677 Quality Control Techniques Applied to ISFS and ISS Perdigão Field Campaign Data

Tuesday, 9 January 2018
Exhibit Hall 3 (ACC) (Austin, Texas)
Matthew B. Paulus, NCAR, Boulder, CO

The Perdigão field campaign was a comprehensive, international project aimed at improving the understanding of atmospheric flow over complex terrain, from mesoscale to microscale. During the project, a lower-atmospheric, reference data set was collected at an unprecedented spacial and temporal resolution in order to characterize the mean and turbulent wind fields across a pair of ridges near Perdigão, Portugal. The project also focused on measuring the mean and turbulent temperature and moisture fields, as well as measuring the surface energy balance.

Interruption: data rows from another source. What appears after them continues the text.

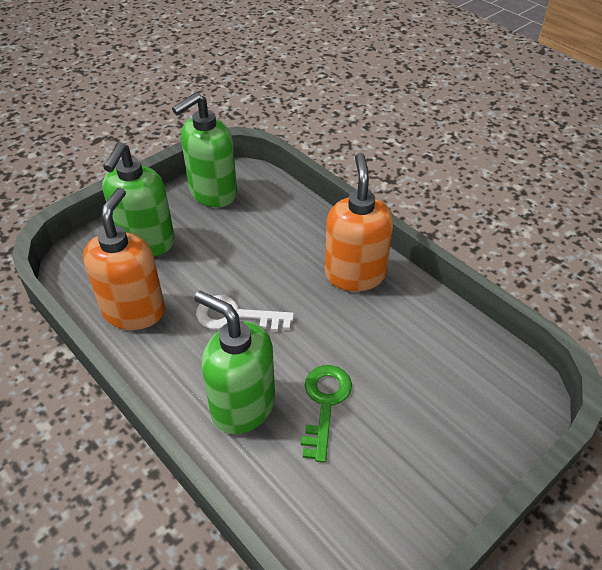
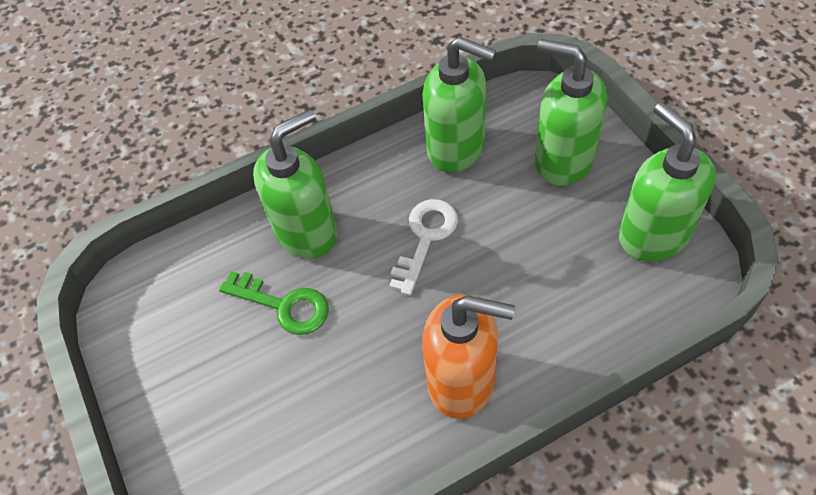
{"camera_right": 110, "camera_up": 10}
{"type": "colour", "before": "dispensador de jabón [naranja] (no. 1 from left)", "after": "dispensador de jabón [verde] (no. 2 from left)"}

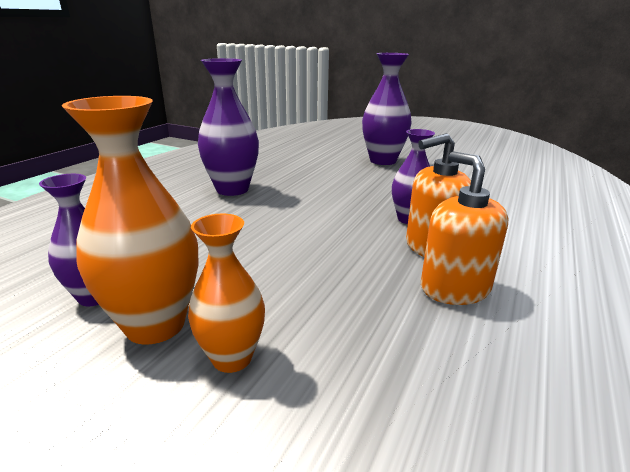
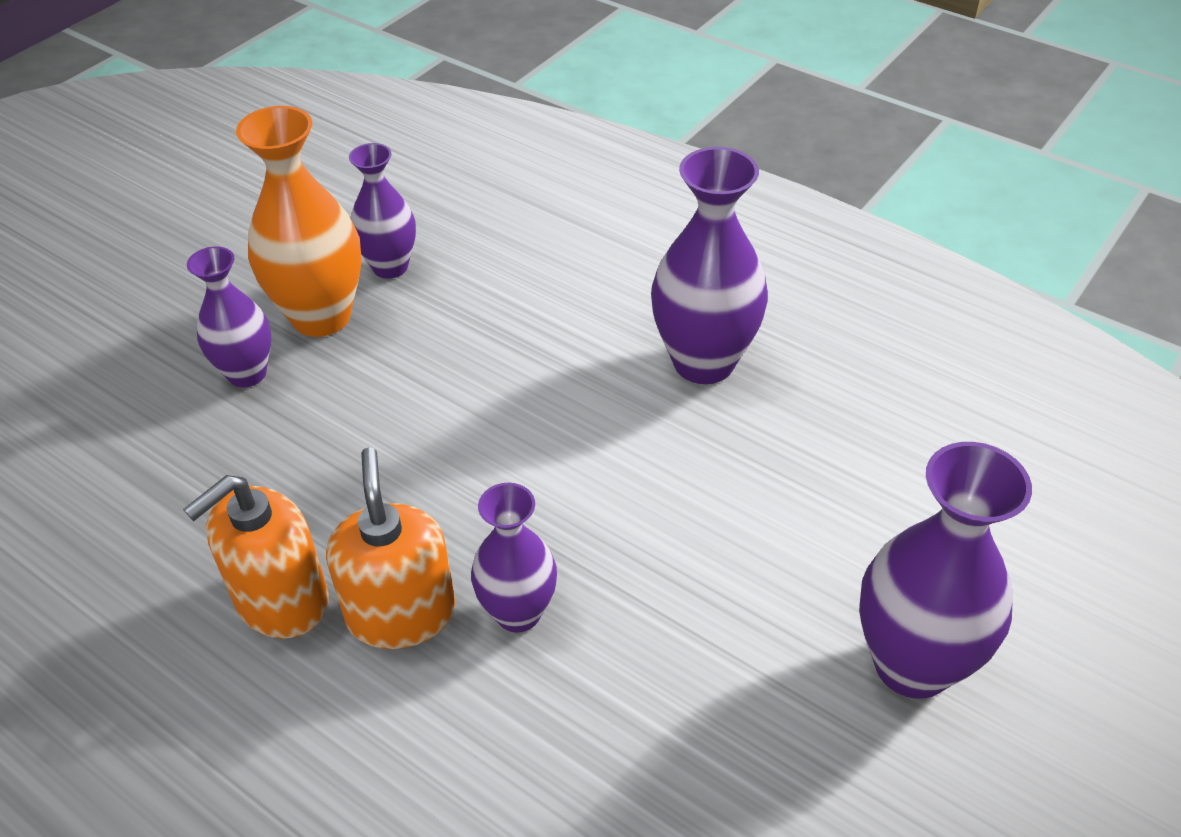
{"camera_right": 100, "camera_up": 20}
{"type": "colour", "before": "florero [naranja] (no. 2 from left)", "after": "florero [morado] (no. 1 from left)"}
{"type": "spun", "before": "dispensador de jabón [naranja] (no. 2 from left in the first image)", "turn": 150}

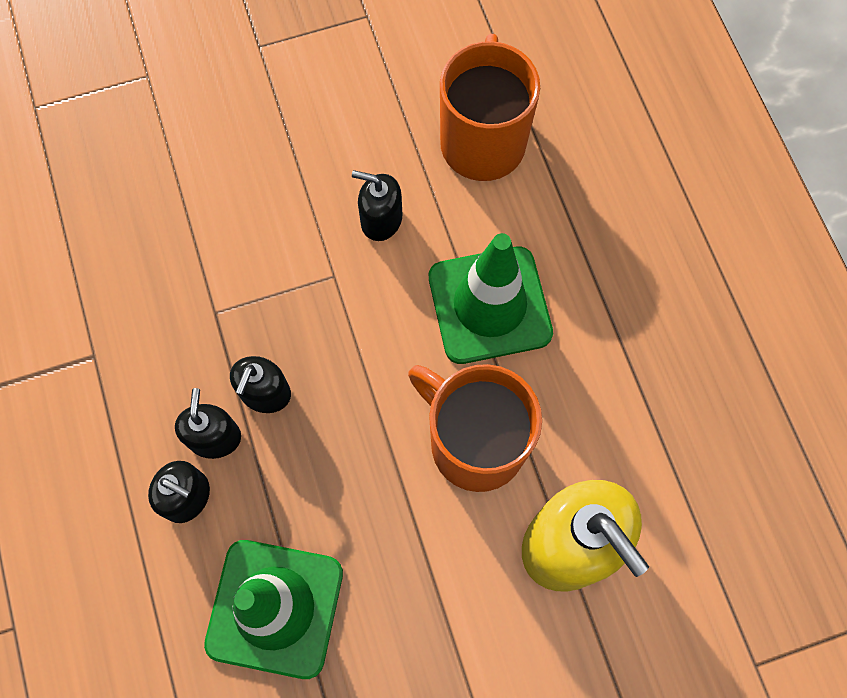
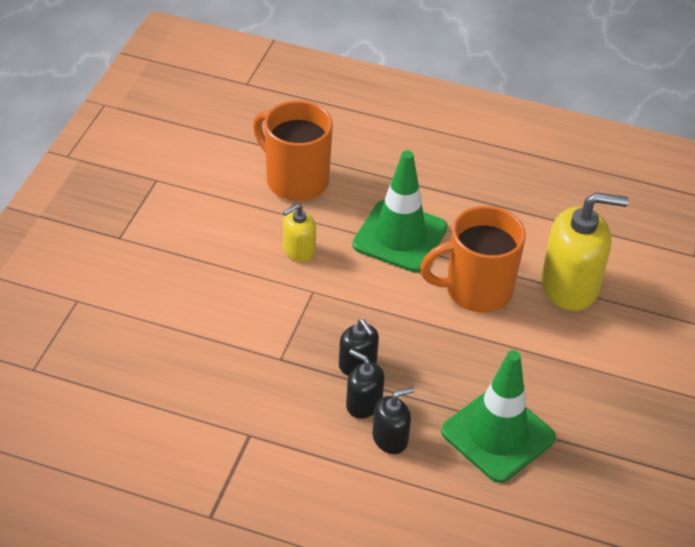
{"camera_right": -55, "camera_up": -25}
{"type": "colour", "before": "dispensador de jabón [negro] (no. 4 from left)", "after": "dispensador de jabón [amarillo] (no. 1 from left)"}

The Perdigão project included the deployment of the Integrated Surface Flux System (ISFS) and the Integrated Sounding System (ISS) of the National Center for Atmospheric Research Earth Observing Lab (EOL). The ISFS deployment consisted of 48 towers instrumented with 3-D sonic anemometers, temperature/relative humidity (T/RH) sensors, barometers, and radiometers. The primary goal of these sensors was to determine turbulence and thermodynamic fluxes across the ridges and throughout the valley in between. The ISS deployment consisted of three sites, one with a 1290 MHz radar wind profiler and Radio Acoustic Sounding System (RASS), another with a Sodar/RASS, and a final site from which radiosondes were released. Each site also included surface meteorological sensors. The ISS objective was to characterize the in-flow, out-flow, and thermodynamic profiles surrounding the ridges and valley, and to serve as an important validation source for the remote sensing data sets collected.

Presented herein is an overview of the extensive data quality-control (QC) procedures applied to the ISFS and ISS datasets collected during the Perdigão project. The QC process includes merging datasets from various storage devices, rotating and tilt-correcting data from 183 sonic anemometers, and removing anomalous data points from all sensors. Additionally, bias and post-calibration corrections are calculated and applied to the entire array of sonic anemometers, T/RH sensors, barometers, radiometers, soil sensors, and rain gauges. Error statistics are then computed and QC tables are generated for each day of each variable. A similar QC process is performed on data collected by the ISS radar wind profiler and RASS, Sodar/RASS, and surface meteorological sensors. Finally, the data are archived and released to the investigators with appropriate documentation and metadata through EOL’s online database. This database includes dataset versioning, important contacts, and Digital Object Identifier (DOI) citation information to inform data users of future dataset updates and aid in reproducibility of results.